Primitive Calculator

for the following problem:

"You are given a primitive calculator that can perform the following three operations with the current number 𝑥: multiply 𝑥 by 2, multiply 𝑥 by 3, or add 1 to 𝑥. Your goal is given a positive integer 𝑛, find the minimum number of operations needed to obtain the number 𝑛 starting from the number 1.

INPUT FORMAT: The input consists of a single integer 1 ≤ 𝑛 ≤ 1000000

Output Format: In the first line, output the minimum number 𝑘 of operations needed to get 𝑛 from 1. In the second line output a sequence of intermediate numbers.

Example:

Input: 5

Output:

3

1 2 4 5

Here, we first multiply 1 by 2 two times and then add 1. Another possibility is to first multiply by 3 and then add 1 two times. Hence “1 3 4 5” is also a valid output in this case."

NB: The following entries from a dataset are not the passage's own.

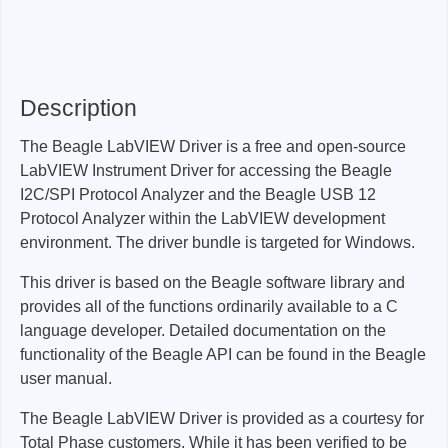
Description
The Beagle LabVIEW Driver is a free and open-source
LabVIEW Instrument Driver for accessing the Beagle
I2C/SPI Protocol Analyzer and the Beagle USB 12
Protocol Analyzer within the LabVIEW development
environment. The driver bundle is targeted for Windows.
This driver is based on the Beagle software library and
provides all of the functions ordinarily available to a C
language developer. Detailed documentation on the
functionality of the Beagle API can be found in the Beagle
user manual.
The Beagle LabVIEW Driver is provided as a courtesy for
Total Phase customers. While it has been verified to be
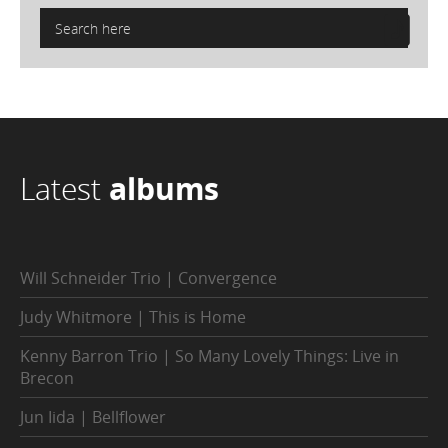
Latest
albums
Will Schneider Trio | Convergence
Judy Whitmore | This is Home
Kenny Barron Trio | So Many Lovely Things: Live in
Brecon
Jun Iida | Bellflower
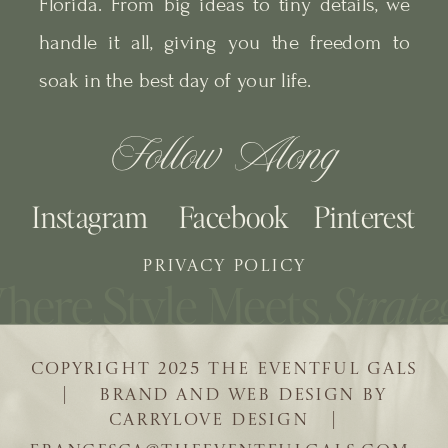
Florida. From big ideas to tiny details, we
handle it all, giving you the freedom to
soak in the best day of your life.
Follow Along
Instagram
Facebook
Pinterest
PRIVACY POLICY
COPYRIGHT 2025 THE EVENTFUL GALS
| BRAND AND WEB DESIGN BY
CARRYLOVE DESIGN |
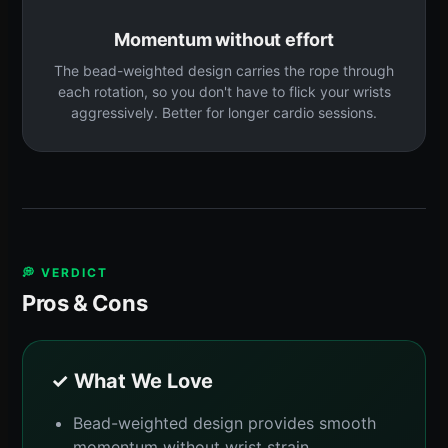
Momentum without effort
The bead-weighted design carries the rope through
each rotation, so you don't have to flick your wrists
aggressively. Better for longer cardio sessions.
💭 VERDICT
Pros & Cons
✓ What We Love
Bead-weighted design provides smooth
momentum without wrist strain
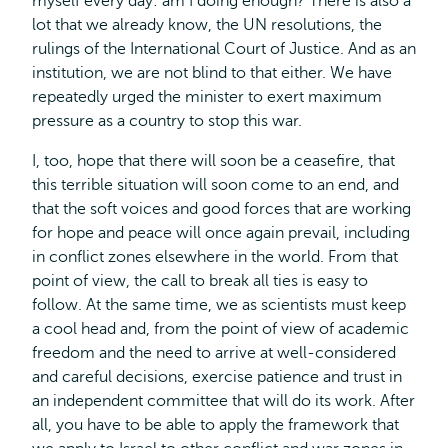
myself every day: am I doing enough? There is also a
lot that we already know, the UN resolutions, the
rulings of the International Court of Justice. And as an
institution, we are not blind to that either. We have
repeatedly urged the minister to exert maximum
pressure as a country to stop this war.
I, too, hope that there will soon be a ceasefire, that
this terrible situation will soon come to an end, and
that the soft voices and good forces that are working
for hope and peace will once again prevail, including
in conflict zones elsewhere in the world. From that
point of view, the call to break all ties is easy to
follow. At the same time, we as scientists must keep
a cool head and, from the point of view of academic
freedom and the need to arrive at well-considered
and careful decisions, exercise patience and trust in
an independent committee that will do its work. After
all, you have to be able to apply the framework that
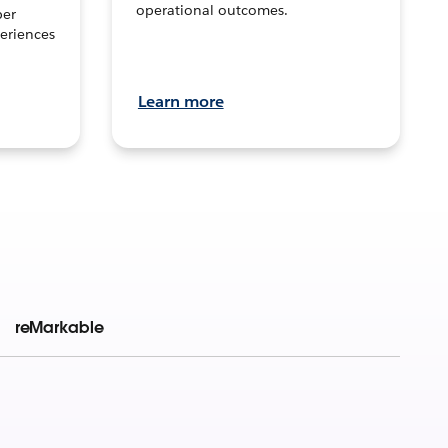
operational outcomes.
per
eriences
Learn more
reMarkable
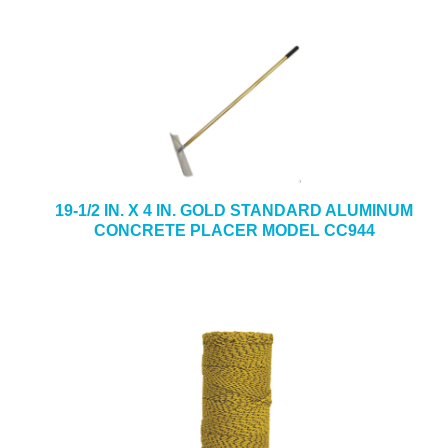
19-1/2 IN. X 4 IN. GOLD STANDARD ALUMINUM
CONCRETE PLACER MODEL CC944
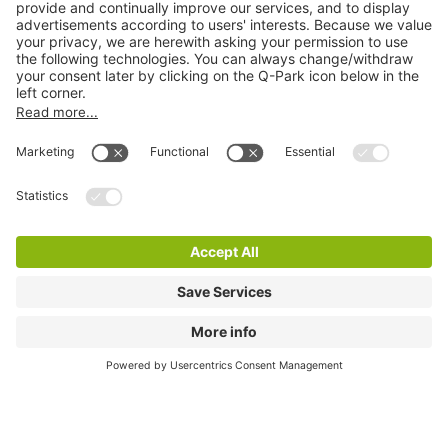
City Parking
Quality in parking
Information
Help
Download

This is my solution in C++

#include <iostream>
#include <vector>
#include <algorithm>
using namespace std;

vector<long> lookup;

long Min_sequence(long x){ // Compute the minimum number of operations needed to obtain the number x starting from the number 1 for 3 following operations
                           //  multiply by 2, multiply by 3, or add 1 to 
    if(x==1) 
        return lookup[x];
    else if(lookup[x]!=0)
        return lookup[x];
    else if(x%3==0&&x%2==0)
        lookup[x]=min(Min_sequence(x/3)+1,min(Min_sequence(x-1)+1,Min_sequence(x/2)+1));
    else if(x%3==0)
        lookup[x]=min(Min_sequence(x-1)+1,Min_sequence(x/3)+1);
    else if(x%2==0)
        lookup[x]=min(Min_sequence(x-1)+1,Min_sequence(x/2)+1);
    else
        lookup[x]=Min_sequence(x-1)+1;
        
    return lookup[x];
};

void back_track(long n){ // Print sequence of intermediate numbers from 1 to n 
    if(n%3==0&&n%2==0)
        if(lookup[n]==lookup[n/3]+1)
            back_track(n/3);
        else if(lookup[n]==lookup[n/2]+1)
            back_track(n/2);
        else
            back_track(n-1);
     else if(n%3==0)
        if(lookup[n]==lookup[n/3]+1)
            back_track(n/3);
        else
            back_track(n-1);
    else if(n%2==0)
        if(lookup[n]==lookup[n/2]+1)
            back_track(n/2);
        else
            back_track(n-1);
    else if(n!=1)
           back_track(n-1);
    
    cout<<n<<" ";
}

int main() {
  int input; // Entered number to calculator
  std::cin >> input;
  lookup.assign(input+1,0);

  cout<<Min_sequence(input)<<endl; // Calculate minimum number of operations

  back_track(input);  // Print sequence of intermediate numbers 

  system("pause");
  return 0;
}
 

The algorithm works well for low values of input, but when it comes to values of input more than 6880, it throws exception. Unhandled exception at 0x000D4889 in Test.exe: 0xC00000FD: Stack overflow (parameters: 0x00000001, 0x006A2FEC).